Hier matin, à huit heures pétantes, j’ai regardé le premier « encierro » des « Sanfermines 2023 » à Pampelune. Je n’ai pas renoncé à ce rite qui inaugure mon été. Les années sont passées, et quoi que je pense des temps présents, une joie secrète m’envahit et m’habite jusqu’au soir quand la chaleur étouffante expire et le ciel s’obscurcit. La nuit d’une journée lasse a enlacé le paysage avec les derniers croassements des « agraulas » (1). J’ai entendu, je ne sais où, le concert des chiens que l’angoisse crépusculaire avait peut-être saisis. Les hérons garde-bœuf avaient rejoint plus tôt leur gîte sur l’autre rive du gave. Tout était calme sous la pluie orageuse. J’ai pensé, comment ne pas y songer, aux troubles des « quartiers sensibles ». Ah ces mots qui cachent les maux et les terribles violences qu’ils génèrent ! Les fusées d’artifices y jouent un rôle stupéfiant. Doit-on parler d’émeutes ? D’aucuns évoquent la révolte d’une jeunesse marginalisée quand d’autres nous parlent de sédition. Un inévitable excité « zemmourrien » a lancé une « cagnotte » pour la famille du policier incarcéré. Ces gens-là ont un vrai talent pour jeter de l’huile sur le feu. Le grand chef de L.F.I, lui, n’avait pas appelé au calme. Selon les comptes-rendus de la presse française et internationale — les médias télévisés et réseaux-sociaux m’indiffèrent — le mal est ancien et les diagnostics qui en sont faits campent sur des positions idéologiques irréconciliables. Les questions récurrentes sont toujours : « Qui est responsable ? Quelles sont les solutions ? » Le sommeil lambinait et j’ai imaginé l’« encierro » du lendemain, lorsque l’éternel « cohete » (2) éclaterait dans le ciel limpide de la Navarre. Des milliers de jeunes courraient devant les « toros ». Certains seraient peut-être blessés. D’autres, seraient soulagés et ravis d’avoir flirté avec la mort, toujours possible. L’été navarrais qu’Ernest Hemingway décrit dans « Le soleil se lève aussi » (3). 

1. Corneilles

2. Fusée.

3. Folio, Gallimard.

La statue d’Ernest Hemingway posée à gauche de la Plaza de Toros de Pamplona — L’estatua d’Ernest Hemingway plaçada a man esquèrra de la Plaza de Toras de Pampalona.

L’éternel retour

Chronique parue hier samedi 1er juillet 2023 dans la page Débats du quotidien La République des Pyrénées.

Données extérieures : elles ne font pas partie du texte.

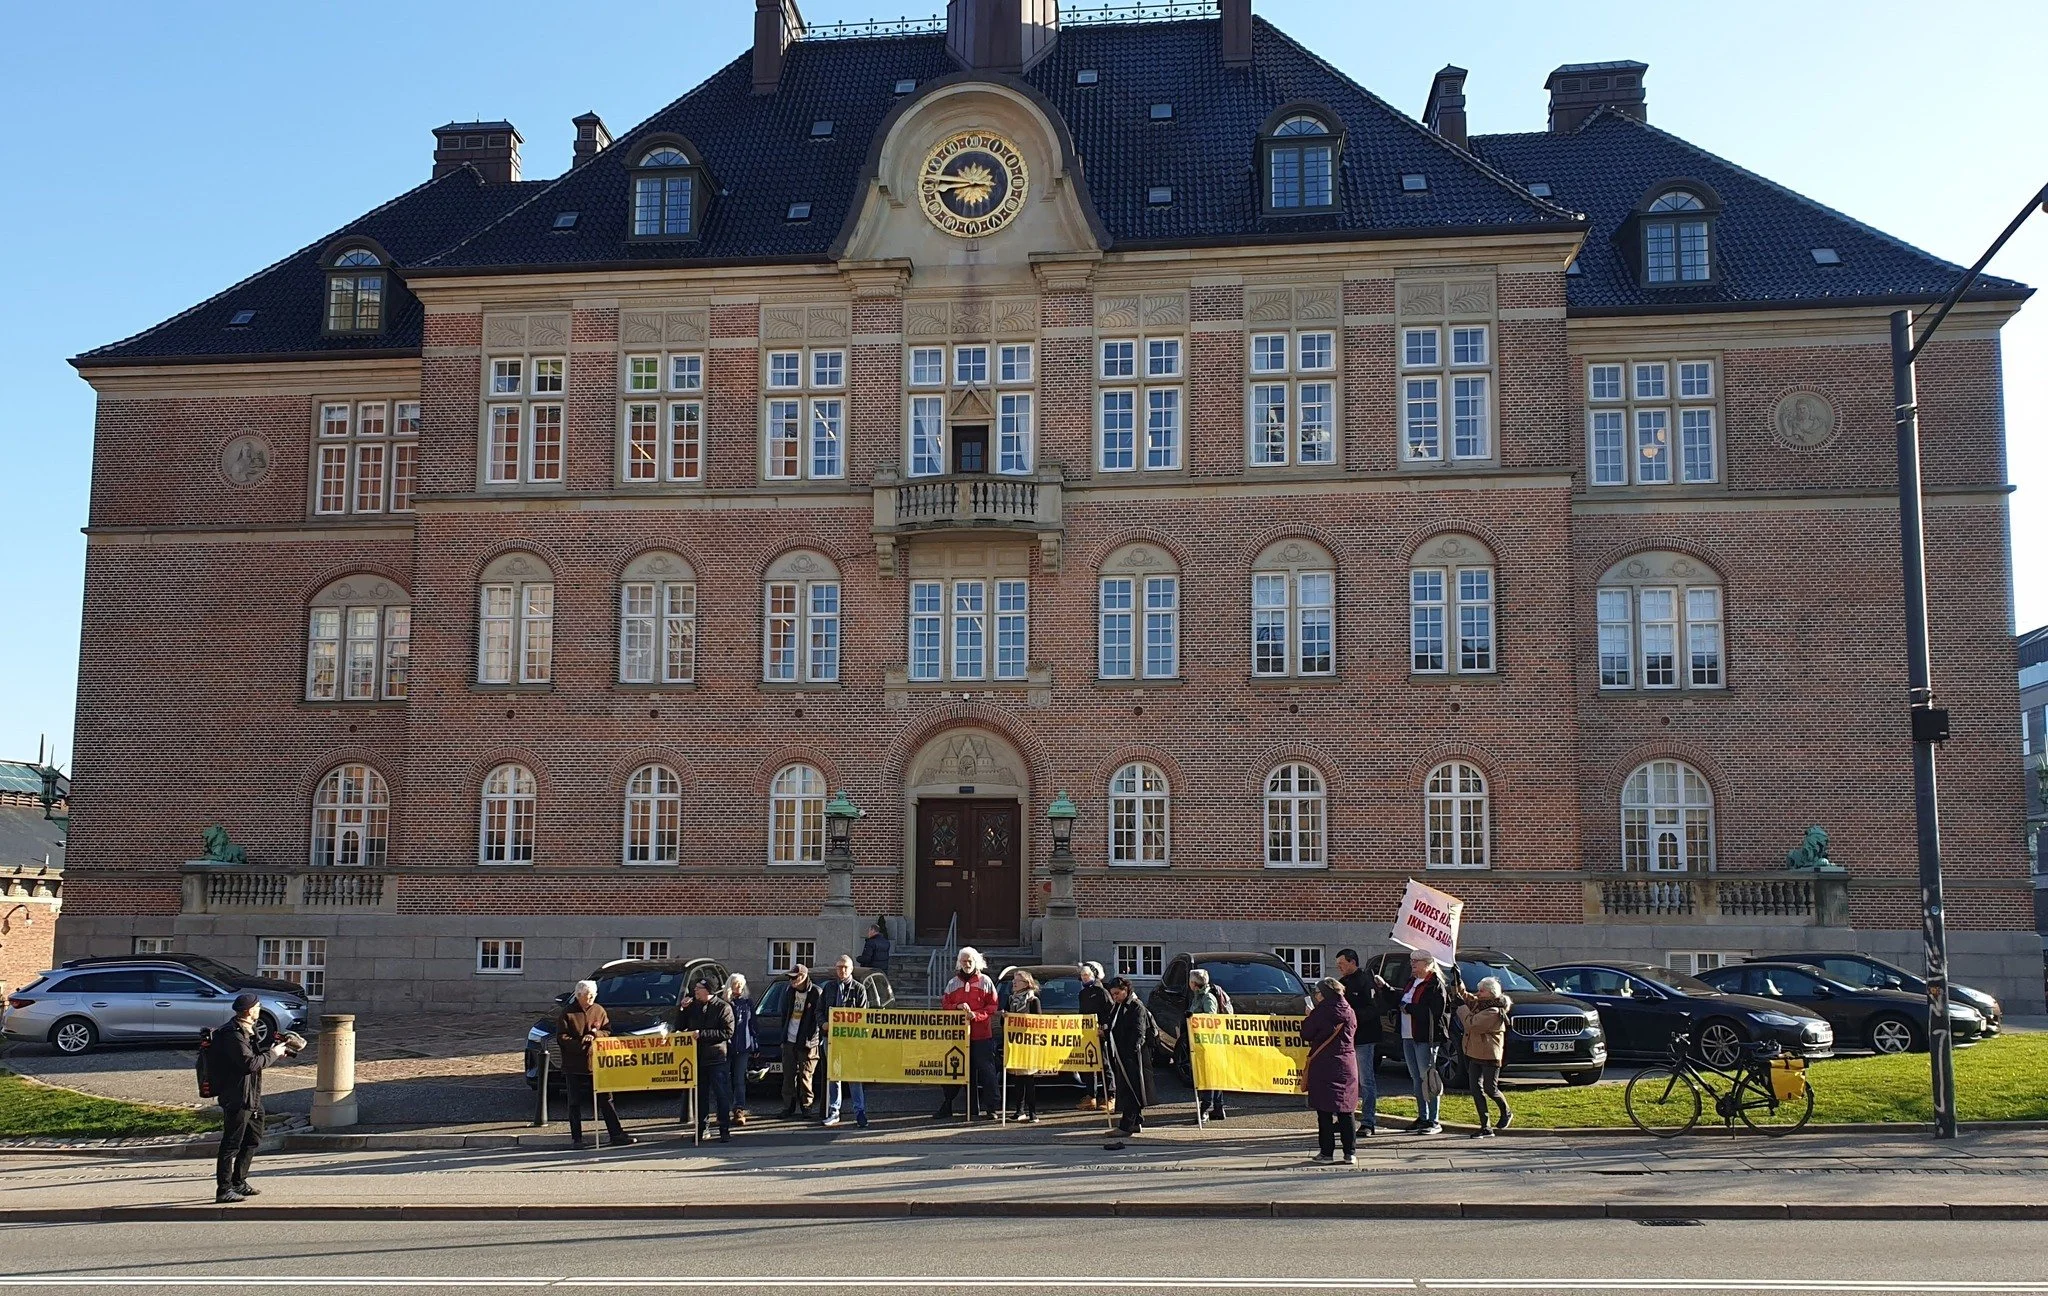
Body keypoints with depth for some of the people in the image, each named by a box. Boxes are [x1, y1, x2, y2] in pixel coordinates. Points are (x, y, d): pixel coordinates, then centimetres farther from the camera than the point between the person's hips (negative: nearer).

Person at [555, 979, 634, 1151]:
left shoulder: (599, 1011, 8)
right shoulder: (567, 1013, -1)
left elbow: (608, 1031, 10)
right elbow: (561, 1037, -6)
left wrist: (595, 1035, -11)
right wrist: (580, 1044, -19)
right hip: (574, 1065, -2)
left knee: (606, 1100, 2)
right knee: (575, 1104, 4)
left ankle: (616, 1134, 4)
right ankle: (576, 1138, 12)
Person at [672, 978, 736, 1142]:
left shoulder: (723, 1007, -5)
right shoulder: (692, 1006, 10)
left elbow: (727, 1032, -13)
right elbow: (678, 1027, 12)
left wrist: (702, 1034, -17)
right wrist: (681, 1009, -2)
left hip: (717, 1059, -5)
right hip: (697, 1059, 5)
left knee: (722, 1096, -1)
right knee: (700, 1096, 10)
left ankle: (725, 1130, 3)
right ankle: (701, 1130, 17)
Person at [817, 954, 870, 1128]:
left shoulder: (859, 989, 3)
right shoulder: (828, 987, 12)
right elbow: (819, 1010, 15)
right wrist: (824, 1023, -4)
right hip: (831, 1036, 4)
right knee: (832, 1075, 8)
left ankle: (860, 1113, -6)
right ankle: (833, 1112, 15)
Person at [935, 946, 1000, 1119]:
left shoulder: (985, 981, 5)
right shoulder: (953, 983, 13)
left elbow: (993, 1005, 1)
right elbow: (945, 1004, 11)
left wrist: (976, 1015, -13)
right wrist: (958, 1007, -9)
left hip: (981, 1034, -3)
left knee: (986, 1069, -4)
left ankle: (990, 1107, 1)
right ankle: (946, 1106, 16)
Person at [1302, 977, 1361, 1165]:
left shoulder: (1321, 1011, -11)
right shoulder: (1349, 1012, 4)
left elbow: (1306, 1035, -6)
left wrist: (1309, 1017, 12)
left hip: (1323, 1066, -4)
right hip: (1347, 1065, 5)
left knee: (1324, 1110, 3)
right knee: (1345, 1111, 9)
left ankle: (1326, 1152, 3)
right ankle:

Cronica parescuda ger dissabte 1èr julhet 2023 en la pagina Débats deu diari La République des Pyrénées.

L’ignorance à peine dissimulée des médias français concernant la vie politique en Espagne m’a toujours étonné. J’y vois aussi de la condescendance peut-être du mépris. L’intelligentsia française, en effet, ne s’est jamais trop intéressée à ce pays si proche et si lointain, exception faite lors de la longue agonie de Franco et à l’avènement chaotique de la démocratie en 1976. En 2017, la crise Catalane les a soudain réveillés. Les jacobins de tout bord y ont vu une grave menace pour la France et l’Europe. Le cas écossais résonnait sans doute encore. Je n’ai jamais cessé de jeter un œil attentif sur la situation politique de l’Espagne. Récemment, les élections autonomiques et municipales ont vu la victoire du « Partido Popular » et de « Vox », parti d’extrême-droite, réminiscence lointaine du fascisme de Primo de Rivera, créateur de la «Falange ». Pedro Sanchez, le chef du gouvernement espagnol, a avancé la date des élections législatives au 23 juillet prochain. La campagne électorale bat son plein. « Partido Popular » et « Vox » annoncent sans détour qu’ils abrogeront les lois concernant l’I.V.G, le mariage pour tous, la violence faite aux femmes, le racisme, les dernières avancées sociales. De surcroît, ils veulent aussi modifier la Constitution de 1978 en supprimant les compétences juridiques, sociales, linguistiques et culturelles accordées aux autonomies. Ils visent en premier lieu la Catalogne et Euskadi. La bataille fait rage dans les médias et les réseaux sociaux. Une guerre folle de mensonges, de manipulations grossières, de provocations. Il faut entendre Santiago Abascal, le petit « caudillo » de Vox, pour s’en convaincre. Il veut en découdre. L’autre soir, le voyant vitupérer sur les lois sociales, je me suis dit : « Décidément, la guerre d’Espagne n’est pas finie ! » L’histoirebégaiera-t-elle ? Je crains fort que les vieux démons de l’Espagne franquiste ne fassent bientôt leur réapparition. Elle a toujours préféré le passé à l’avenir.

Ua plaja inconeguda d’Euskadi // Une plage inconnue d’Euskadi.